#  > > >  >  > Форум >  > > >  >  > Контакты >  > > >  >  > Буддийские храмы >  > > >  >  >  Помогите найти монастырь

## Tenzin Dukkar

Доброго времени суток!
Помогите плз найти монастырь, местности Мура (это вроде на территории Амдо) Маюл Самтен Чойкор Линг

----------


## Цхултрим Тращи

> Доброго времени суток!
> Помогите плз найти монастырь, местности Мура (это вроде на территории Амдо) Маюл Самтен Чойкор Линг


В интернетах пишут, будто бы это Голок, провинция Ганьсу (甘肃), авт. округ Ганьнань (甘南, тиб.

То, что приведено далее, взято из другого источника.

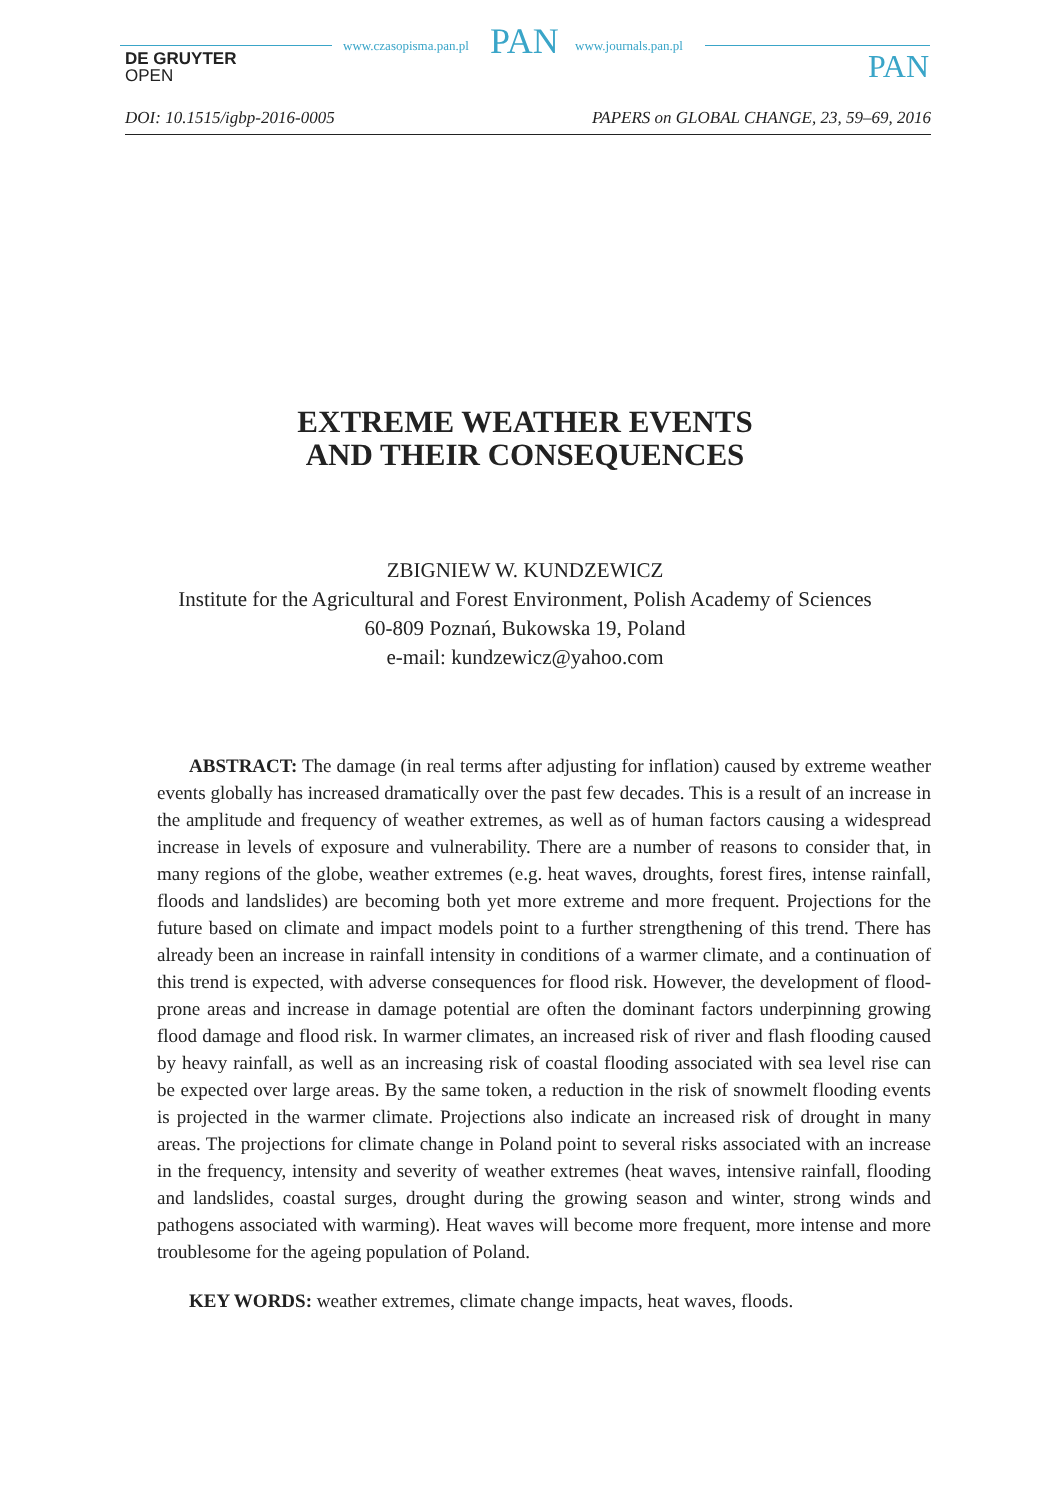DE GRUYTER
OPEN
www.czasopisma.pan.pl PAN www.journals.pan.pl
PAN
DOI: 10.1515/igbp-2016-0005 PAPERS on GLOBAL CHANGE, 23, 59–69, 2016
EXTREME WEATHER EVENTS
AND THEIR CONSEQUENCES
ZBIGNIEW W. KUNDZEWICZ
Institute for the Agricultural and Forest Environment, Polish Academy of Sciences
60-809 Poznań, Bukowska 19, Poland
e-mail: kundzewicz@yahoo.com
ABSTRACT: The damage (in real terms after adjusting for inflation) caused by extreme weather events globally has increased dramatically over the past few decades. This is a result of an increase in the amplitude and frequency of weather extremes, as well as of human factors causing a widespread increase in levels of exposure and vulnerability. There are a number of reasons to consider that, in many regions of the globe, weather extremes (e.g. heat waves, droughts, forest fires, intense rainfall, floods and landslides) are becoming both yet more extreme and more frequent. Projections for the future based on climate and impact models point to a further strengthening of this trend. There has already been an increase in rainfall intensity in conditions of a warmer climate, and a continuation of this trend is expected, with adverse consequences for flood risk. However, the development of flood-prone areas and increase in damage potential are often the dominant factors underpinning growing flood damage and flood risk. In warmer climates, an increased risk of river and flash flooding caused by heavy rainfall, as well as an increasing risk of coastal flooding associated with sea level rise can be expected over large areas. By the same token, a reduction in the risk of snowmelt flooding events is projected in the warmer climate. Projections also indicate an increased risk of drought in many areas. The projections for climate change in Poland point to several risks associated with an increase in the frequency, intensity and severity of weather extremes (heat waves, intensive rainfall, flooding and landslides, coastal surges, drought during the growing season and winter, strong winds and pathogens associated with warming). Heat waves will become more frequent, more intense and more troublesome for the ageing population of Poland.
KEY WORDS: weather extremes, climate change impacts, heat waves, floods.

Канлхо, ཀན་ལྷོ་), уезд Мачу (玛曲, тиб. རྨ་ཆུ་)

----------

Tenzin Dukkar (29.10.2011), Артем Тараненко (29.10.2011)

----------


## Tenzin Dukkar

Спасибо большое!

----------


## Tenzin Dukkar

Как туда кстати наименее затратно добраться? (из Москвы)
Может кто нибудь подсказать?

----------


## Буль

_Мотель Голок не знает
Что из Москвы
Уже заказан рейс..._

----------


## Цхултрим Тращи

> Как туда кстати наименее затратно добраться? (из Москвы)
> Может кто нибудь подсказать?


Скорее всего самолётом Москва-Урумчи-Синин. А отсюда уже недалеко. А вообще, напишите в личку участнику Karmashaya, она лучше знает, и может даже знает точнее, где находится этот монастырь.

----------

Tenzin Dukkar (30.10.2011)

----------